| Brief |
Retype the part of the data that opens with the line containing "class: Gastropoda" and closes with the last line, including both of those lines. Leave the pictures out of your answer.

Data excerpts:
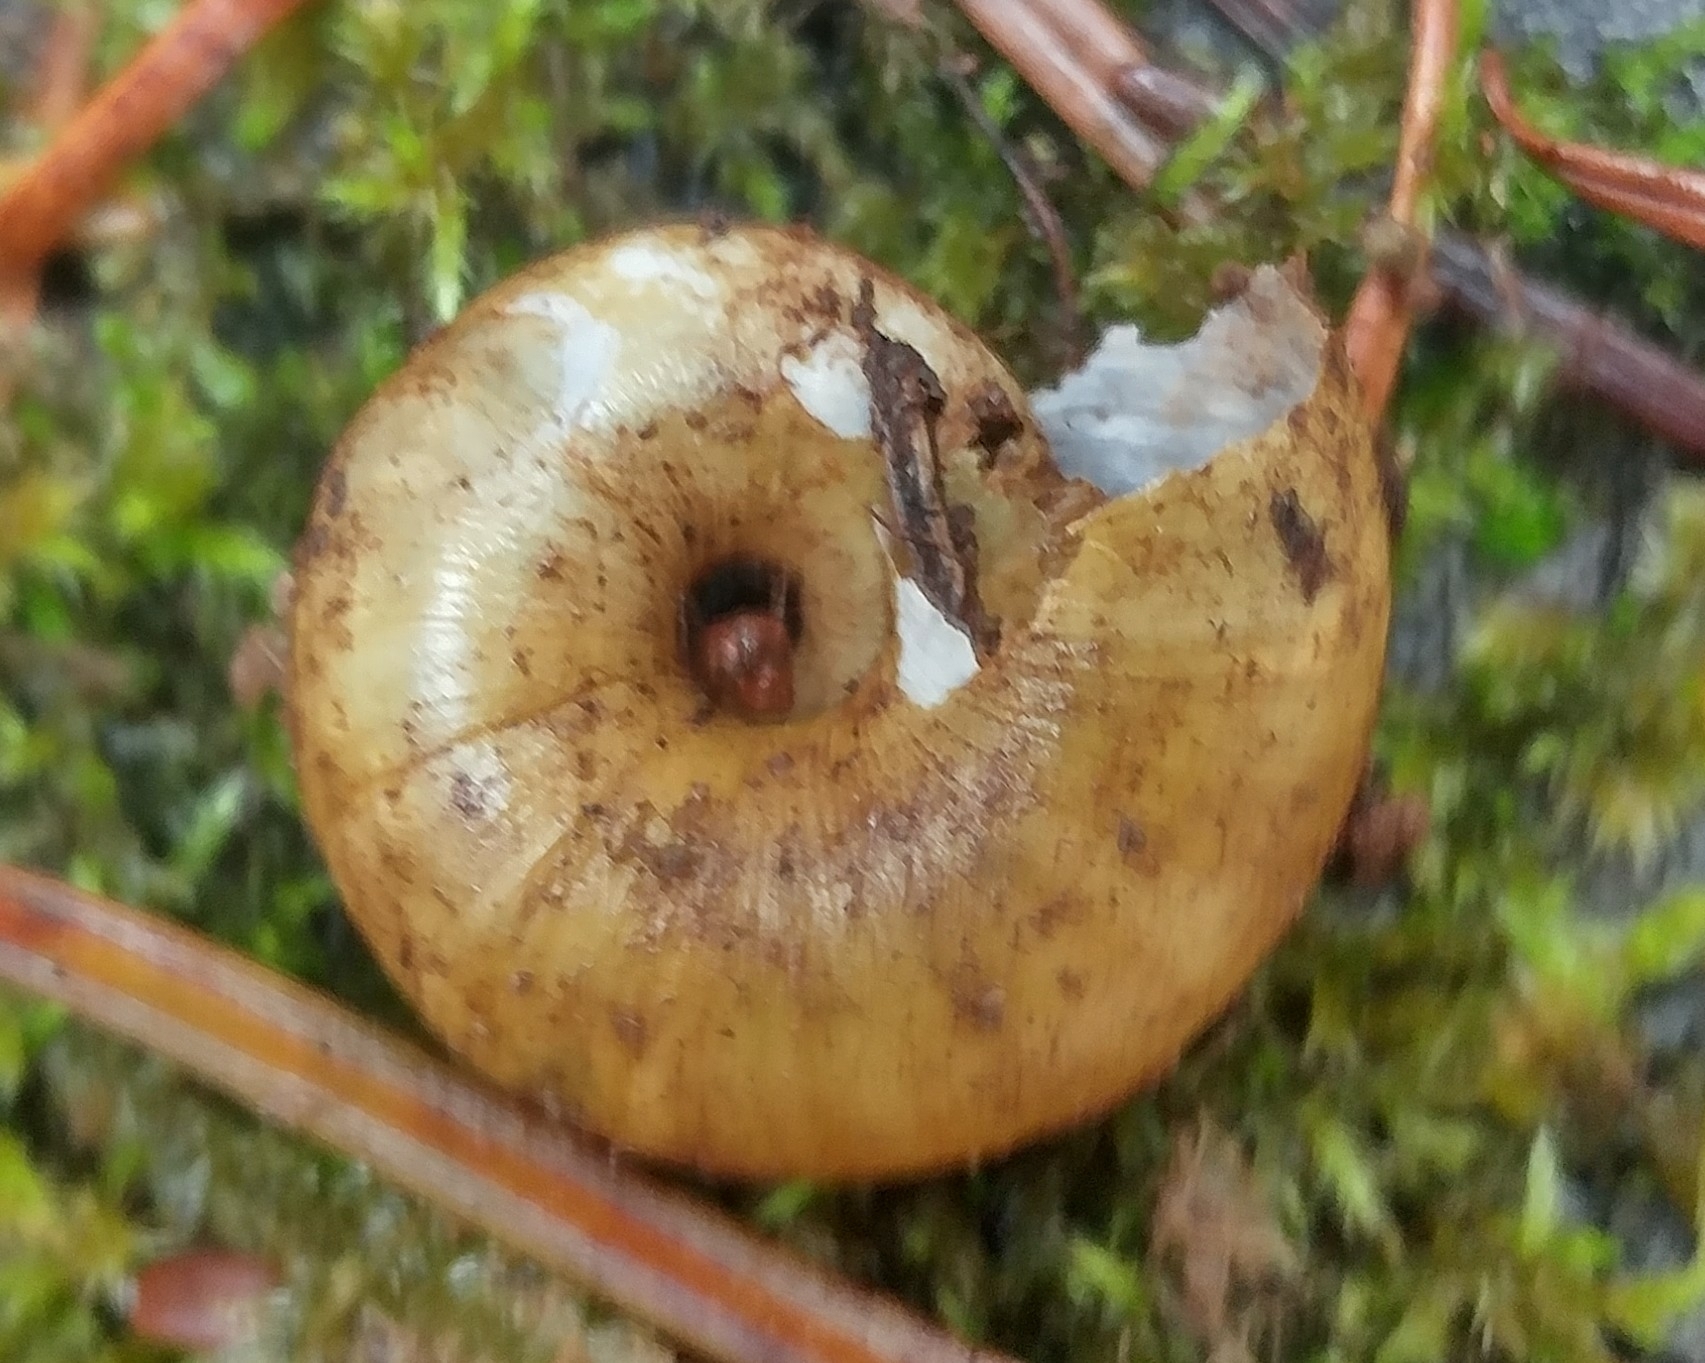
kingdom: Animalia
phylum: Mollusca
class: Gastropoda
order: Stylommatophora
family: Haplotrematidae
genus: Haplotrema
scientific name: Haplotrema vancouverense
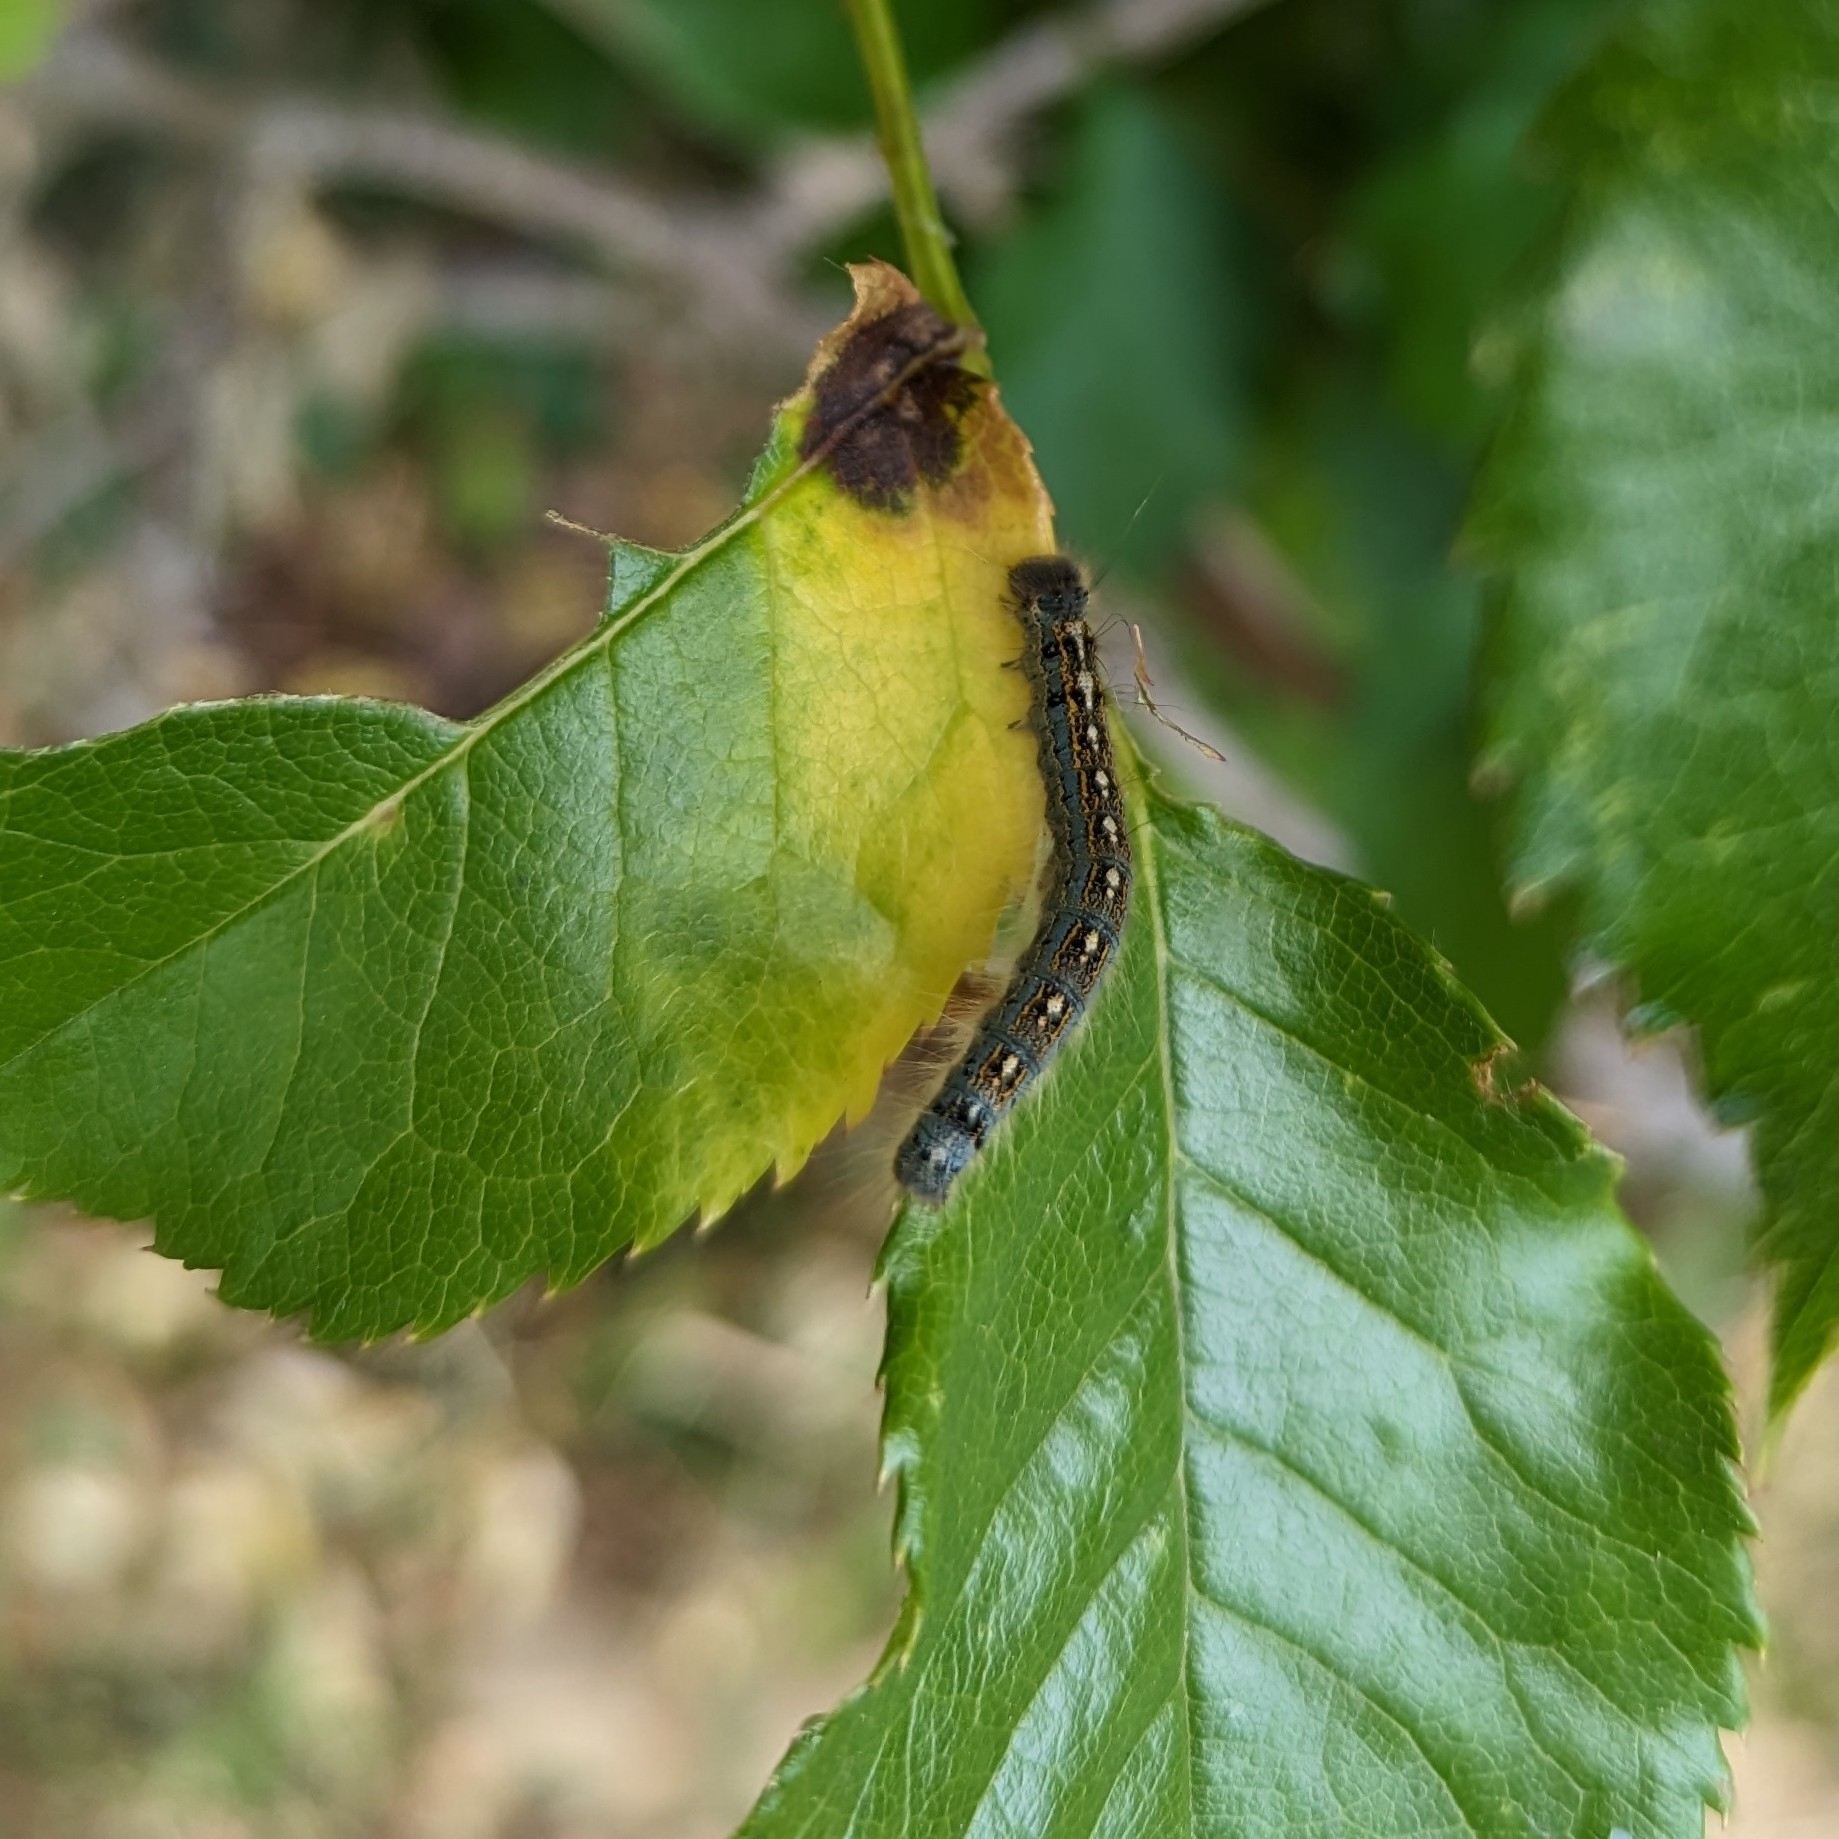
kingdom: Animalia
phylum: Arthropoda
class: Insecta
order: Lepidoptera
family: Lasiocampidae
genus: Malacosoma
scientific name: Malacosoma disstria
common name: Forest tent caterpillar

| Task output |
class: Gastropoda
order: Stylommatophora
family: Haplotrematidae
genus: Haplotrema
scientific name: Haplotrema vancouverense
kingdom: Animalia
phylum: Arthropoda
class: Insecta
order: Lepidoptera
family: Lasiocampidae
genus: Malacosoma
scientific name: Malacosoma disstria
common name: Forest tent caterpillar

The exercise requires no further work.